### Request
Convert everything from the line containing "both nonzero" down to the end of the material into a JSON list of strings, one per line, omitting blank lines. Leave the pictures out of the list.

### Information
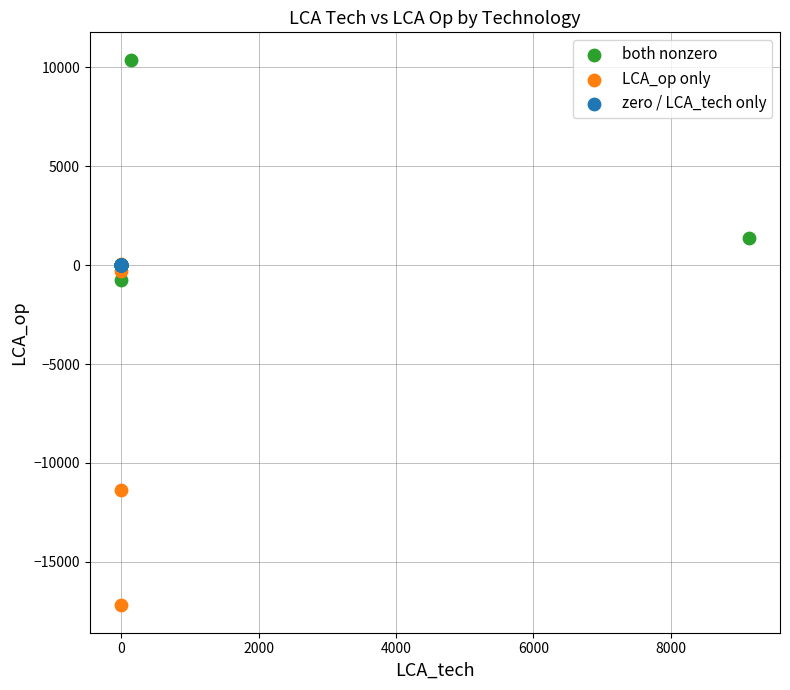

Which series contains the highest Y value?

both nonzero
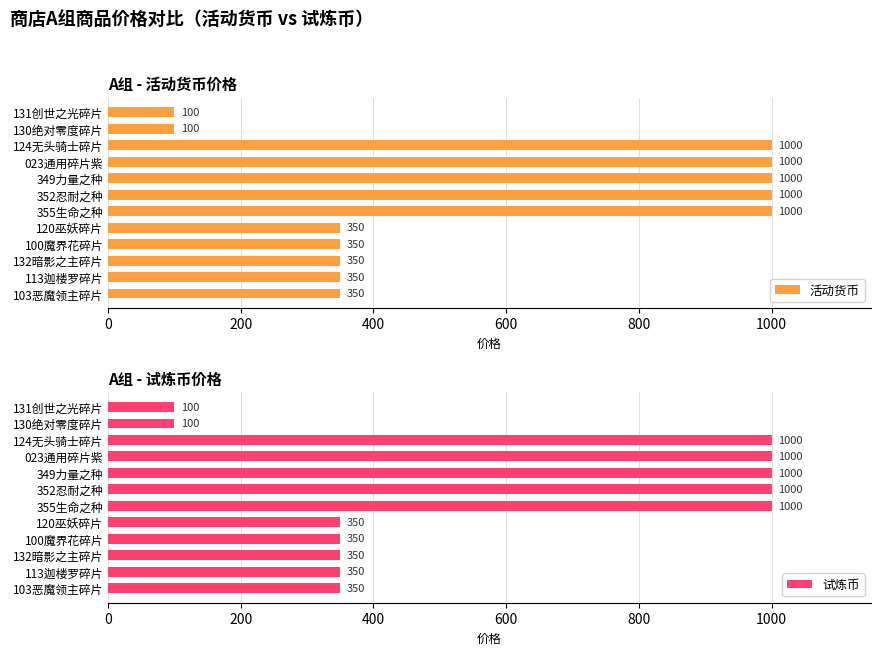

What is the difference between the 活动货币 values at 132暗影之主碎片 and 130绝对零度碎片?

250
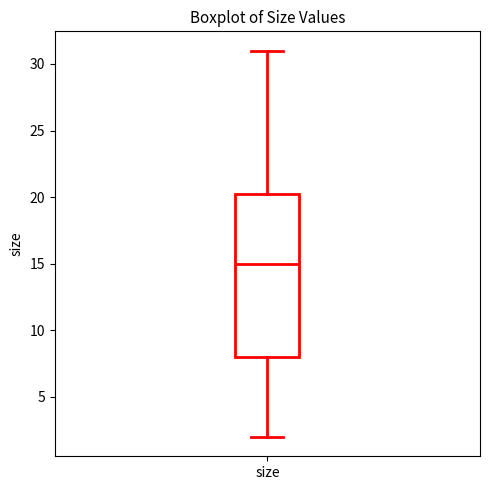

Where does the median line of the box for size sit on the y-axis? The values are not printed on the chart, so give them approximately, as read against the axis.

15.0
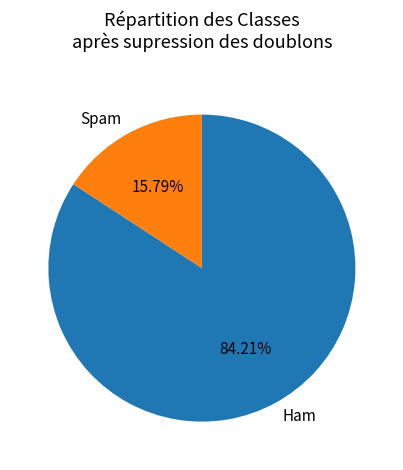

Count the number of slices in the pie.

2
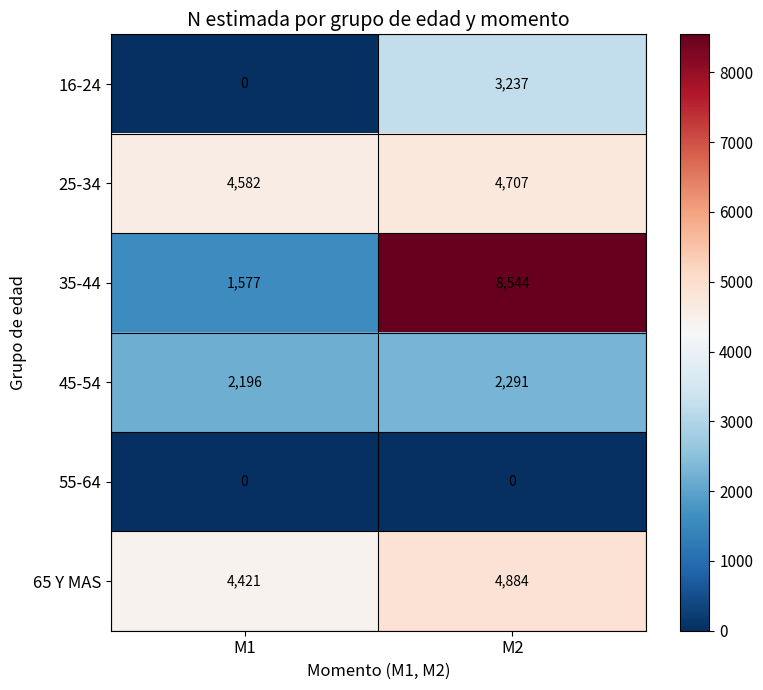

Which series has the widest spread of values?

35-44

### Output below
[
  "both nonzero",
  "What is the difference between the 活动货币 values at 132暗影之主碎片 and 130绝对零度碎片?",
  "250",
  "Where does the median line of the box for size sit on the y-axis? The values are not printed on the chart, so give them approximately, as read against the axis.",
  "15.0",
  "Count the number of slices in the pie.",
  "2",
  "Which series has the widest spread of values?",
  "35-44"
]